The world tour found them increasingly substituting old numbers for new. "By the end we'd swapped so many over we weren't really promoting Midnight To Midnight at all. I started hating touring and I literally made myself ill. I would lie in bed in the morning hating myself. I got so stressed up that my heart was beating out of time 24 hours a day. I'd get out of bed to walk to the corner and have to turn round and go and lie down again." After an ECG heart scan revealed that this was not a medical condition but an actual heartbreak beat, stress management classes were prescribed. Butler — a "tightly wound" personality who even at the best of times admits he'd "rather be doing anything than performing for the five minutes before I go on stage" — then decided he'd had enough.
"I had to be talked into staying by John and Tim.
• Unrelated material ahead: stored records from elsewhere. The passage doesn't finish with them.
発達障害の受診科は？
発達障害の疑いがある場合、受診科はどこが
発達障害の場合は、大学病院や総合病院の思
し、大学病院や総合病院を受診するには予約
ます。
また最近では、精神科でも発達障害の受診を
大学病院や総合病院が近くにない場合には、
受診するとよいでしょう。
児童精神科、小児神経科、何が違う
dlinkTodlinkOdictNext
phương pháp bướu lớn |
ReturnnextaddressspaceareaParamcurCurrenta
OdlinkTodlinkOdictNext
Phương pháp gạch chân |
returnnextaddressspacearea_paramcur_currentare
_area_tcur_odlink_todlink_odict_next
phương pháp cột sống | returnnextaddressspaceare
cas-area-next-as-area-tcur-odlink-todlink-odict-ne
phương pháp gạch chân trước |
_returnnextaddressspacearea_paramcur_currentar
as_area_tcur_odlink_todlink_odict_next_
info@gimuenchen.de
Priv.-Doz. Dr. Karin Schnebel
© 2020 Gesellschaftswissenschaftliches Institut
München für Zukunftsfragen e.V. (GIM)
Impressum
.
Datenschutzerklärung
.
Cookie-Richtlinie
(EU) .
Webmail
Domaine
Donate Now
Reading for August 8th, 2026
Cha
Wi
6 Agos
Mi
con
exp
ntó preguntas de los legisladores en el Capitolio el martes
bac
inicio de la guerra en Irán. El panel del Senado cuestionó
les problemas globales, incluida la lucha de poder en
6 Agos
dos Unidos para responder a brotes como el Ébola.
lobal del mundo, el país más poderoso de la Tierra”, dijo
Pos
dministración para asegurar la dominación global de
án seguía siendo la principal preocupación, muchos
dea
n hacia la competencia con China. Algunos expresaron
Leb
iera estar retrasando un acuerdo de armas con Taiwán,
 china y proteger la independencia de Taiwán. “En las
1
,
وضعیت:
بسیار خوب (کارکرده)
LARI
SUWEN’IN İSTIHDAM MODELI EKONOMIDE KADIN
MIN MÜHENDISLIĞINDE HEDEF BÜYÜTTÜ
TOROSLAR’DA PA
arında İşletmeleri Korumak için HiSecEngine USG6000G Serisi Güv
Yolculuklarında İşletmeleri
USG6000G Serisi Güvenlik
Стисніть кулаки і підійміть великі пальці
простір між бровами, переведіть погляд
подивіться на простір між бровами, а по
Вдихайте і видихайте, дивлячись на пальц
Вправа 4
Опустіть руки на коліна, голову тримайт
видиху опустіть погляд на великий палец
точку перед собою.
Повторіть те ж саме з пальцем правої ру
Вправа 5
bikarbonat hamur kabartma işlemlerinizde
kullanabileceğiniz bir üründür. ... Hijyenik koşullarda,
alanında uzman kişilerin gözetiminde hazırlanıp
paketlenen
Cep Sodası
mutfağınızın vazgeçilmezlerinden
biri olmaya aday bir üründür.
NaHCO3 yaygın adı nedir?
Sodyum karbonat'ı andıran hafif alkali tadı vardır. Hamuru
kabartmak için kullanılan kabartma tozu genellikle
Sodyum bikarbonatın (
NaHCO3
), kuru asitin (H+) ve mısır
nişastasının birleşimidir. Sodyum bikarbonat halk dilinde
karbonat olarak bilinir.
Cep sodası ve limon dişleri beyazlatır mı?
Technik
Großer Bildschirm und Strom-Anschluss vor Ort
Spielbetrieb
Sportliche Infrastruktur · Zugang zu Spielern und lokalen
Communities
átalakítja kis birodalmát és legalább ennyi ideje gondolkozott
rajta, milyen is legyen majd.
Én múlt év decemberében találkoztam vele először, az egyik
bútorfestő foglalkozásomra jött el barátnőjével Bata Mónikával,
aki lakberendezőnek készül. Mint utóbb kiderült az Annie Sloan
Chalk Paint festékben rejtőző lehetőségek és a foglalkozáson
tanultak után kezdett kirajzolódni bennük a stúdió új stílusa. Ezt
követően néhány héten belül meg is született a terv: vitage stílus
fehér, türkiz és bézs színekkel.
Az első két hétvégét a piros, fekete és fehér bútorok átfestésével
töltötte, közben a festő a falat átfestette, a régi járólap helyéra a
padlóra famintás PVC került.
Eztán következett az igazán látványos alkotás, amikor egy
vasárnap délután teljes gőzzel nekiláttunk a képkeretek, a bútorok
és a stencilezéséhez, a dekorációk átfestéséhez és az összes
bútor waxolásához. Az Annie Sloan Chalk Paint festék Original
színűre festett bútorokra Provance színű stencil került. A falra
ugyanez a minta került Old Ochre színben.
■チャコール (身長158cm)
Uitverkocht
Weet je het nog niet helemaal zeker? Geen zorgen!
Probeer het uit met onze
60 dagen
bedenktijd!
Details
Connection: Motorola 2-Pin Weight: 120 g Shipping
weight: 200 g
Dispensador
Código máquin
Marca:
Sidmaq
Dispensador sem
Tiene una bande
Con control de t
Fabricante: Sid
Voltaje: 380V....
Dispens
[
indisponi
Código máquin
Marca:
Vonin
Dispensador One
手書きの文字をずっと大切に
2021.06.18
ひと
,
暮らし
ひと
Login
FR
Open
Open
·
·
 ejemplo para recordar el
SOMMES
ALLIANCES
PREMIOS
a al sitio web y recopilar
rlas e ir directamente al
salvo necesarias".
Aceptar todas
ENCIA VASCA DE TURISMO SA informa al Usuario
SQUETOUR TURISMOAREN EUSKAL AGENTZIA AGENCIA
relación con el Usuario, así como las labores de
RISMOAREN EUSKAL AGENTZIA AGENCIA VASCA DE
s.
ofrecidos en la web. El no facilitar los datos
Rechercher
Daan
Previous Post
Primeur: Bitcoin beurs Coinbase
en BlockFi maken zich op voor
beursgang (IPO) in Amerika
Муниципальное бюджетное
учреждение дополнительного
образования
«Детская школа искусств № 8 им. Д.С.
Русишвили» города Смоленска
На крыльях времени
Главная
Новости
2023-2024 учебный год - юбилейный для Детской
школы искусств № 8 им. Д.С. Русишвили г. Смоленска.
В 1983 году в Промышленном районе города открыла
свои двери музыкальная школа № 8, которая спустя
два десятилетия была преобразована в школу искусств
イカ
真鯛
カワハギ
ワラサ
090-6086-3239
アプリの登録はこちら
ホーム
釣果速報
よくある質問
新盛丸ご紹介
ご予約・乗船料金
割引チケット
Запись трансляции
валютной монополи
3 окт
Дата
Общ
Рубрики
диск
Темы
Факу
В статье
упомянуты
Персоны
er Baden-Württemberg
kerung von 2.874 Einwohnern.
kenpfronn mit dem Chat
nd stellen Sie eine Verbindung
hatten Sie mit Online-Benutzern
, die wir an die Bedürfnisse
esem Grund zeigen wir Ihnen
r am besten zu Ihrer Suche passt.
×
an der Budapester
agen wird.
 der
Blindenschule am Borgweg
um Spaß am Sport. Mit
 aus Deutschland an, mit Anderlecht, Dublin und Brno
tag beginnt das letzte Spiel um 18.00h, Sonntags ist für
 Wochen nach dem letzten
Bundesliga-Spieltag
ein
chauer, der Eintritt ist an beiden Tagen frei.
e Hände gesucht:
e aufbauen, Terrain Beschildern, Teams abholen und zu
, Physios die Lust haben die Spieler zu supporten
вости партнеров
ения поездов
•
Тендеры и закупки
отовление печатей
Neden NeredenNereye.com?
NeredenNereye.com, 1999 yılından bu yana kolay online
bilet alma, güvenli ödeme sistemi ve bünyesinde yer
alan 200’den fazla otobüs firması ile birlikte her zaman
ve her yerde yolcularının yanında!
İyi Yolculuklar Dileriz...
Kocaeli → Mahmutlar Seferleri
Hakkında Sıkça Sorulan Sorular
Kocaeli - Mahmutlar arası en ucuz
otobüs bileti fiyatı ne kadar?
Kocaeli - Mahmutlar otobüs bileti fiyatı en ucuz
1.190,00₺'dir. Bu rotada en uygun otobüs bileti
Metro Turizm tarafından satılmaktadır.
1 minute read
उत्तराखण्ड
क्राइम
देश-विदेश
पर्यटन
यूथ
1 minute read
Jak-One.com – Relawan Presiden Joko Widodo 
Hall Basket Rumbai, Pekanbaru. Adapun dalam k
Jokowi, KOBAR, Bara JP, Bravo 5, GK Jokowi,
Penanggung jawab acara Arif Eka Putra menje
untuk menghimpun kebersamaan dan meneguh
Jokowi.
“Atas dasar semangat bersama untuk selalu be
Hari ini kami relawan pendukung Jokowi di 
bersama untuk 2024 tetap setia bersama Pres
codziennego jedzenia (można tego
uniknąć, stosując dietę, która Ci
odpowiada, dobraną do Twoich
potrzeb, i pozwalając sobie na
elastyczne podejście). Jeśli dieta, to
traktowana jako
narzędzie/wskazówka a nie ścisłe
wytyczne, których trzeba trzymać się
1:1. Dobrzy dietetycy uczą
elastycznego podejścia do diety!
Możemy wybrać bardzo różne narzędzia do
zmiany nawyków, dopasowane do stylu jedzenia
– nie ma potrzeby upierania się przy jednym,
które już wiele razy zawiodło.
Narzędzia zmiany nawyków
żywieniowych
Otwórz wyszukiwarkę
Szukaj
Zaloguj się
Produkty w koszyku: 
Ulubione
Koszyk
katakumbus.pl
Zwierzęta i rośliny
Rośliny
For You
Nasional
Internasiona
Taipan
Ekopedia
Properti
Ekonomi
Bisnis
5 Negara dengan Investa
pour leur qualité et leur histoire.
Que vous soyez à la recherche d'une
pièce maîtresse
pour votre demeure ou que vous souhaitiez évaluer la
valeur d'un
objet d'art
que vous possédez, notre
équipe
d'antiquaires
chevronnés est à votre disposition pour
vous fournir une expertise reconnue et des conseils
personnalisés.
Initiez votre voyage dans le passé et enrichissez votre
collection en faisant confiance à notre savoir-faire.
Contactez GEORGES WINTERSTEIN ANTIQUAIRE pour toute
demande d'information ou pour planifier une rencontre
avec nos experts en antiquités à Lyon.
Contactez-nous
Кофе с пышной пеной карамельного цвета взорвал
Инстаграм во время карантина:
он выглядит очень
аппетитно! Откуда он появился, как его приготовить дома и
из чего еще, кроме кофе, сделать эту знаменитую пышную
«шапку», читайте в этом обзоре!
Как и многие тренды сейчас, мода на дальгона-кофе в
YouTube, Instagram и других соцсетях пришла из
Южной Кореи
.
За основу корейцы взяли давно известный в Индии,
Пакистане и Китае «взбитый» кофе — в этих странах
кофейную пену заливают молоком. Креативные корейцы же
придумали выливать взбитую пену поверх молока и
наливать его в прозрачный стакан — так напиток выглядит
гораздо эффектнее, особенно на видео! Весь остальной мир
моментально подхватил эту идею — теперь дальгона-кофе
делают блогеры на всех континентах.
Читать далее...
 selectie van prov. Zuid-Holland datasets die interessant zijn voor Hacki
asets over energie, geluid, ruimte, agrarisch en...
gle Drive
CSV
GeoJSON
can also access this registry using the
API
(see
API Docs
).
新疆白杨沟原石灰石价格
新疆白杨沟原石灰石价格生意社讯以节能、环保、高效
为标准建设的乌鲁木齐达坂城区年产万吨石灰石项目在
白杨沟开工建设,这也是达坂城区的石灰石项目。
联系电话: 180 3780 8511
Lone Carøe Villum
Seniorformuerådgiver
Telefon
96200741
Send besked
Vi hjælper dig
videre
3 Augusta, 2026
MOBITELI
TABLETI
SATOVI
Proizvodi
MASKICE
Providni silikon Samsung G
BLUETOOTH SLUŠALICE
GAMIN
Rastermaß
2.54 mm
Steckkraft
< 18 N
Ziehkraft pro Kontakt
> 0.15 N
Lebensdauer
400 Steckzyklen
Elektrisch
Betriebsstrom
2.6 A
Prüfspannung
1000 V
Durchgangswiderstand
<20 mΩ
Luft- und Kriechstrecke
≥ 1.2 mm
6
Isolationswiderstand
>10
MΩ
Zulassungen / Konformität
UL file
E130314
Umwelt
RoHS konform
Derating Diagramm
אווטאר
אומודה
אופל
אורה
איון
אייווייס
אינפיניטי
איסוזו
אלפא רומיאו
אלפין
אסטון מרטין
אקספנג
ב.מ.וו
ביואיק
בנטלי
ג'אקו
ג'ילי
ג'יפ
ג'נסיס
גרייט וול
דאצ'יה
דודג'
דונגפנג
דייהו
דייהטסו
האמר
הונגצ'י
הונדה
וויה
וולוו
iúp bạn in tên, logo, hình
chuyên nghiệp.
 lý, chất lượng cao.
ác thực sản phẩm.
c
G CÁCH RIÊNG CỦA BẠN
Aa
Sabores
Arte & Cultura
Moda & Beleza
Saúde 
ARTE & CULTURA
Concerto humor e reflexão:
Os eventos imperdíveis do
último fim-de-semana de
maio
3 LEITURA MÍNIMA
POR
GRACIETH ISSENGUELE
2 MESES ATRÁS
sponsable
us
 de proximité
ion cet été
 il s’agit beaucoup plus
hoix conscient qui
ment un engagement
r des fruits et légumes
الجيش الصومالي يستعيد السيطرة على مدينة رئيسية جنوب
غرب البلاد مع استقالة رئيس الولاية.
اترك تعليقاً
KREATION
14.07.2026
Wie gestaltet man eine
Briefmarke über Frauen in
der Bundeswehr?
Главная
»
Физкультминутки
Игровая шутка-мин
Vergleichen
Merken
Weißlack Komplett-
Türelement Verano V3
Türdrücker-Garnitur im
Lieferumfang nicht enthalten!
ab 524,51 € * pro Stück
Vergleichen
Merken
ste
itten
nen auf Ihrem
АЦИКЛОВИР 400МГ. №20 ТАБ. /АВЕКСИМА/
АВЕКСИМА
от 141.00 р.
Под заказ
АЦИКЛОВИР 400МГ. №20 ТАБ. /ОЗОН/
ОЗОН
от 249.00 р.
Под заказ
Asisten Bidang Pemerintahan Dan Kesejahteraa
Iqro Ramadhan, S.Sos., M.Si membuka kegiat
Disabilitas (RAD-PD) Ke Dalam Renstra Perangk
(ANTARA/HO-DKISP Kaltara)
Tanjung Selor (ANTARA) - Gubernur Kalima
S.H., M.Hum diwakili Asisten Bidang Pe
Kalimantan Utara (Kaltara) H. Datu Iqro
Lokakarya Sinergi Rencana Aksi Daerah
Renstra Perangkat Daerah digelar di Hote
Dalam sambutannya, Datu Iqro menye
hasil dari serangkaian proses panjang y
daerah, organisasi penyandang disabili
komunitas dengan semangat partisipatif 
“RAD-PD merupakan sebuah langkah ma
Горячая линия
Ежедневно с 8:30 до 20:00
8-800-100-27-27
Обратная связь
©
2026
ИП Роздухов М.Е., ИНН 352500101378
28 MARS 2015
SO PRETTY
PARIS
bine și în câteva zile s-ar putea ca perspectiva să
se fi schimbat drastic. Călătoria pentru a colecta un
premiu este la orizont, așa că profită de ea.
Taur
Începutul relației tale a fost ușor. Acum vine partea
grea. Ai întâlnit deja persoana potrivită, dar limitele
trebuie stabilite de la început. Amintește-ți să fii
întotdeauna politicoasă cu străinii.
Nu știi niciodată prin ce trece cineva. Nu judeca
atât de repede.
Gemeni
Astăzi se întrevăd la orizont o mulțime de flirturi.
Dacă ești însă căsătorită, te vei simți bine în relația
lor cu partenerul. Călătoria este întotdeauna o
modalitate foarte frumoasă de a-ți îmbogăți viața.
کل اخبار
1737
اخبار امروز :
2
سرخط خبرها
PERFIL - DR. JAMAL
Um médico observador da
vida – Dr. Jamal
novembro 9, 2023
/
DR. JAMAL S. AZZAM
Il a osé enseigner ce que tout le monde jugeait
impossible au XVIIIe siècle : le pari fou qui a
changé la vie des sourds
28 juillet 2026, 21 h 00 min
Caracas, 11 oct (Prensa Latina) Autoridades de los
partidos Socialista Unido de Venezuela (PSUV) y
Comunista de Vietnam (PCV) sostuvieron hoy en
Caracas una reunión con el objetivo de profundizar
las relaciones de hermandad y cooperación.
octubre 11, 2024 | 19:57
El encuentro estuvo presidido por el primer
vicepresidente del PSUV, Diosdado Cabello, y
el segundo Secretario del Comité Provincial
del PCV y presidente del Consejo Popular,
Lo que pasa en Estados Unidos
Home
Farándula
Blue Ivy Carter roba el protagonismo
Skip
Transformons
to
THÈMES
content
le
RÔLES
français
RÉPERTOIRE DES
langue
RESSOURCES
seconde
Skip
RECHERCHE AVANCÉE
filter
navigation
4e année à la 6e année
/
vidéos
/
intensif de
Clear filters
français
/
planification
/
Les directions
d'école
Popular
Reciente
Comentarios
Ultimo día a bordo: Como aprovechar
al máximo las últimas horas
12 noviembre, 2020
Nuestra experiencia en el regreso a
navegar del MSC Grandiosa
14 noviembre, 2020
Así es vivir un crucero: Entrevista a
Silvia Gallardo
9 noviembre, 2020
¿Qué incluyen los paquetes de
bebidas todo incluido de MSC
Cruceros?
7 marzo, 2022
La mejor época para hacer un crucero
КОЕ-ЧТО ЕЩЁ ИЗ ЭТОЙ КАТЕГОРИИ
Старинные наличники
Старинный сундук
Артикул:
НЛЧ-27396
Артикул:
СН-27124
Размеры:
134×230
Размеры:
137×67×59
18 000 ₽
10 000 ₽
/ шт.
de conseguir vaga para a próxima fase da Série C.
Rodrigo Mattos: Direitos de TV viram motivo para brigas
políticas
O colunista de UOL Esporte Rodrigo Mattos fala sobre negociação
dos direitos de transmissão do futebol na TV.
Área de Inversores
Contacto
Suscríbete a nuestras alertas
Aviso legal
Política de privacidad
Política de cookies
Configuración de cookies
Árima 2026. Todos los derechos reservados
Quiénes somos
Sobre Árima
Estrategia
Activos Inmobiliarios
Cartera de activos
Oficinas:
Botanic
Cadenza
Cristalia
They said, You shouldn't go out on a note like that. Make another album, then decide. Make a good album." Instead, after framing a bitter polemic against the siren voices of materialist ambition called ‘All That Money Wants’ — included on All Of This And Nothing — the Furs made Book Of Days, a record which marked a disorderly retreat to the churning guitars, vocal abrasions and comparatively low sales of their 1980 debut. "I wanted to redeem myself by making an album that was totally uncommercial and as miserable as I felt," Butler says. "Not a produced-sounding record. Now when I listen to it I think it's depressing, but I'm glad I did it."
The purgative din of Book Of Days, combined with the happy advent of a new girlfriend, persuaded Butler — though he still harbours plans for a solo project — to stay put. The Furs' musical cohesiveness was further restored last year by guitarist John Ashton 's decision finally to emigrate from Britain and join forces with the other two in New York. And the recruitment of three regular sidemen, Knox Chandler, Don Yallech and Joe McGinty has also helped to raise band morale. A 12-year lesson in collaborative working practices and, indeed, life itself seems to have been learned.
"You have to be philosophical," muses Butler. "A lot of people make great albums for a while and then go into a decline, but I don't see that happening to us. I'd be lying if I said I didn't want this new record to sell millions of copies but the most important thing is what happens when you wake up with yourself in the morning."